◆ Exercise goal
Your task is to retype, exactly and only, the lines from the one containing "рское бюро экологические" to the final line of the entries, leaving out all pictures.

◆ Records
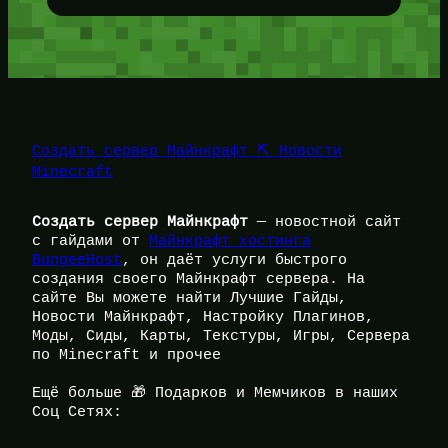
Создать сервер Майнкрафт ⛏️ Новости
Minecraft
Создать сервер Майнкрафт
— новостной сайт
с гайдами от
Майнкрафт хостинга
BungeeHost
, он даёт услуги быстрого
создания своего Майнкрафт сервера. На
сайте Вы можете найти Лучшие Гайды,
Новости Майнкрафт, Настройку Плагинов,
Моды, Сиды, Карты, Текстуры, Игры, Сервера
по Minecraft и прочее
Ещё больше 🎁 Подарков и Мемчиков в наших
Соц Сетях:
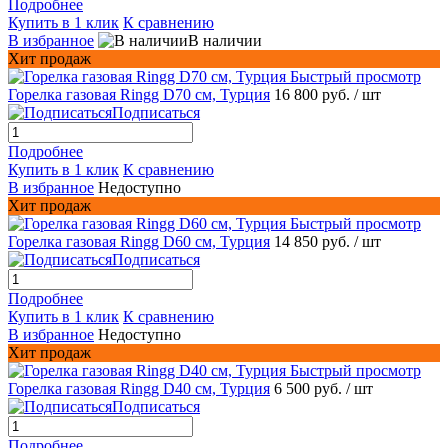
Подробнее
Купить в 1 клик
К сравнению
В избранное
В наличии
Хит продаж
Быстрый просмотр
Горелка газовая Ringg D70 см, Турция
16 800 руб.
/ шт
Подписаться
Подробнее
Купить в 1 клик
К сравнению
В избранное
Недоступно
Хит продаж
Быстрый просмотр
Горелка газовая Ringg D60 см, Турция
14 850 руб.
/ шт
Подписаться
Подробнее
Купить в 1 клик
К сравнению
В избранное
Недоступно
Хит продаж
Быстрый просмотр
Горелка газовая Ringg D40 см, Турция
6 500 руб.
/ шт
Подписаться
Подробнее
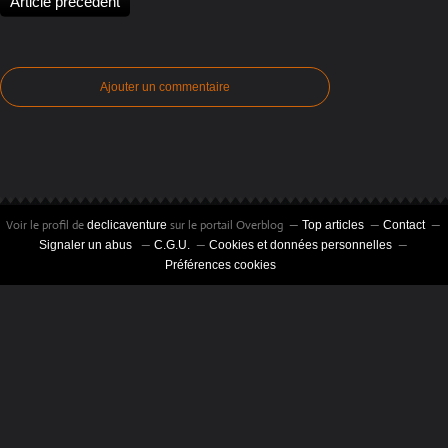
Article précédent
Ajouter un commentaire
Voir le profil de
sur le portail Overblog
declicaventure
Top articles
Contact
Signaler un abus
C.G.U.
Cookies et données personnelles
Préférences cookies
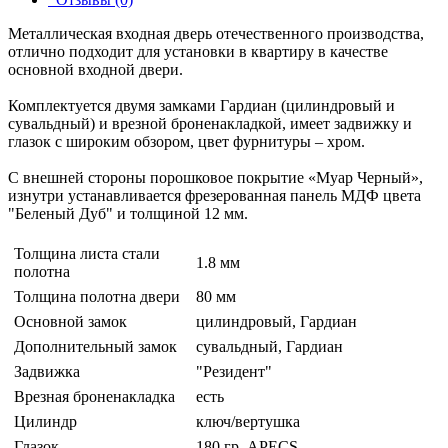
Металлическая входная дверь отечественного производства,
отлично подходит для установки в квартиру в качестве
основной входной двери.
Комплектуется двумя замками Гардиан (цилиндровый и
сувальдный) и врезной броненакладкой, имеет задвижку и
глазок c широким обзором, цвет фурнитуры – хром.
С внешней стороны порошковое покрытие «Муар Черный»,
изнутри устанавливается фрезерованная панель МДФ цвета
"Беленый Дуб" и толщиной 12 мм.
Толщина листа стали
1.8 мм
полотна
Толщина полотна двери
80 мм
Основной замок
цилиндровый, Гардиан
Дополнительный замок
сувальдный, Гардиан
Задвижка
"Резидент"
Врезная броненакладка
есть
Цилиндр
ключ/вертушка
Глазок
180 гр. APECS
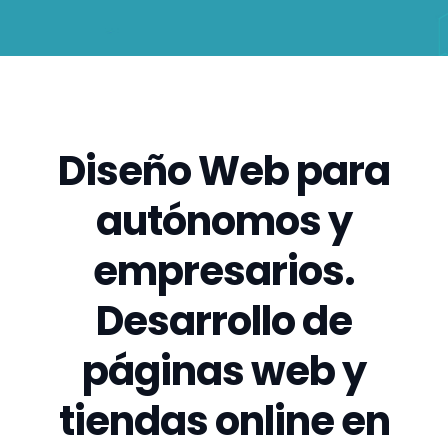
Diseño Web para
autónomos y
empresarios.
Desarrollo de
páginas web y
tiendas online en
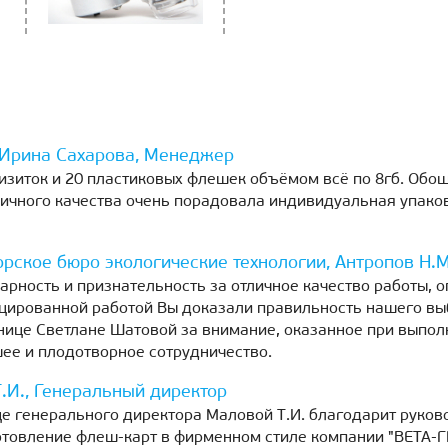
 Ирина Сахарова, Менеджер
изиток и 20 пластиковых флешек объёмом всё по 8гб. Обош
ичного качества очень порадовала индивидуальная упаковк
рское бюро экологические технологии, Антропов Н.М
ность и признательность за отличное качество работы, 
цированной работой Вы доказали правильность нашего вы
ице Светлане Шатовой за внимание, оказанное при выпол
ее и плодотворное сотрудничество.
.И., Генеральный директор
е генерального директора Маловой Т.И. благодарит руков
отовление флеш-карт в фирменном стиле компании "ВЕТА-Г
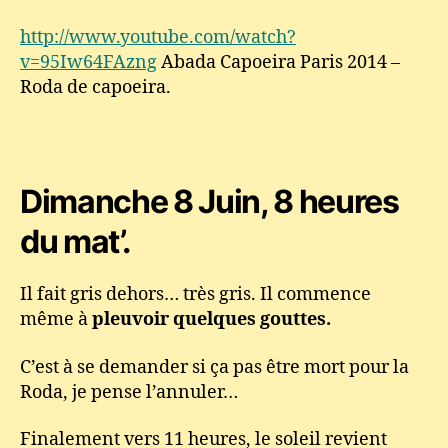
de
http://www.youtube.com/watch?
capoeira
v=95Iw64FAzng
Abada Capoeira Paris 2014 –
« ici
c’est
Roda de capoeira.
Pario
de
Janeiro »
Dimanche 8 Juin, 8 heures
du mat’.
Il fait gris dehors… très gris. Il commence
même à
pleuvoir quelques gouttes.
C’est à se demander si ça pas être mort pour la
Roda, je pense l’annuler…
Finalement vers 11 heures, le soleil revient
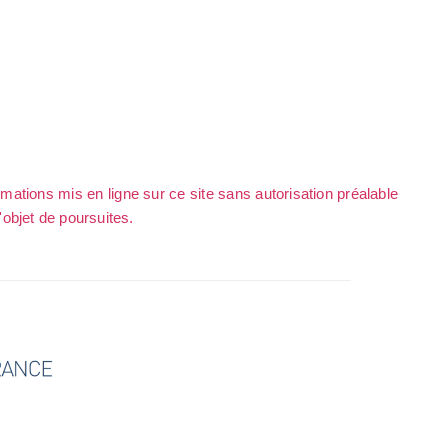
rmations mis en ligne sur ce site sans autorisation préalable
l'objet de poursuites.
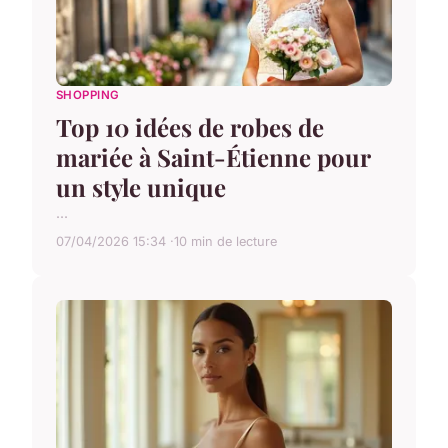
SHOPPING
Top 10 idées de robes de
mariée à Saint-Étienne pour
un style unique
...
07/04/2026 15:34
10 min de lecture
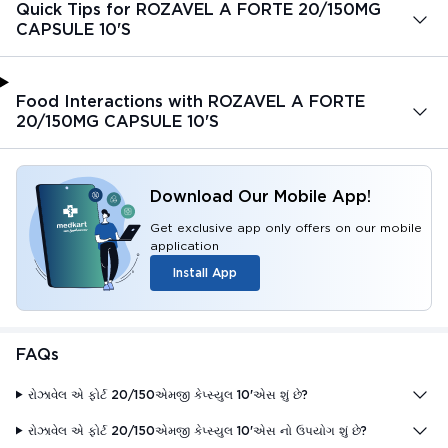
Quick Tips for ROZAVEL A FORTE 20/150MG
CAPSULE 10'S
Food Interactions with ROZAVEL A FORTE
20/150MG CAPSULE 10'S
Download Our Mobile App!
Get exclusive app only offers on our mobile
application
Install App
FAQs
રોઝાવેલ એ ફોર્ટ 20/150એમજી કેપ્સ્યુલ 10'એસ શું છે?
રોઝાવેલ એ ફોર્ટ 20/150એમજી કેપ્સ્યુલ 10'એસ નો ઉપયોગ શું છે?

◆ Expected output
рское бюро экологические технологии, Антропов Н.М
ность и признательность за отличное качество работы, 
цированной работой Вы доказали правильность нашего вы
ице Светлане Шатовой за внимание, оказанное при выпол
ее и плодотворное сотрудничество.
.И., Генеральный директор
е генерального директора Маловой Т.И. благодарит руков
отовление флеш-карт в фирменном стиле компании "ВЕТА-Г
de
http://www.youtube.com/watch?
capoeira
v=95Iw64FAzng
Abada Capoeira Paris 2014 –
« ici
c’est
Roda de capoeira.
Pario
de
Janeiro »
Dimanche 8 Juin, 8 heures
du mat’.
Il fait gris dehors… très gris. Il commence
même à
pleuvoir quelques gouttes.
C’est à se demander si ça pas être mort pour la
Roda, je pense l’annuler…
Finalement vers 11 heures, le soleil revient
rmations mis en ligne sur ce site sans autorisation préalable
l'objet de poursuites.
SHOPPING
Top 10 idées de robes de
mariée à Saint-Étienne pour
un style unique
...
07/04/2026 15:34
10 min de lecture
Quick Tips for ROZAVEL A FORTE 20/150MG
CAPSULE 10'S
Food Interactions with ROZAVEL A FORTE
20/150MG CAPSULE 10'S
Download Our Mobile App!
Get exclusive app only offers on our mobile
application
Install App
FAQs
રોઝાવેલ એ ફોર્ટ 20/150એમજી કેપ્સ્યુલ 10'એસ શું છે?
રોઝાવેલ એ ફોર્ટ 20/150એમજી કેપ્સ્યુલ 10'એસ નો ઉપયોગ શું છે?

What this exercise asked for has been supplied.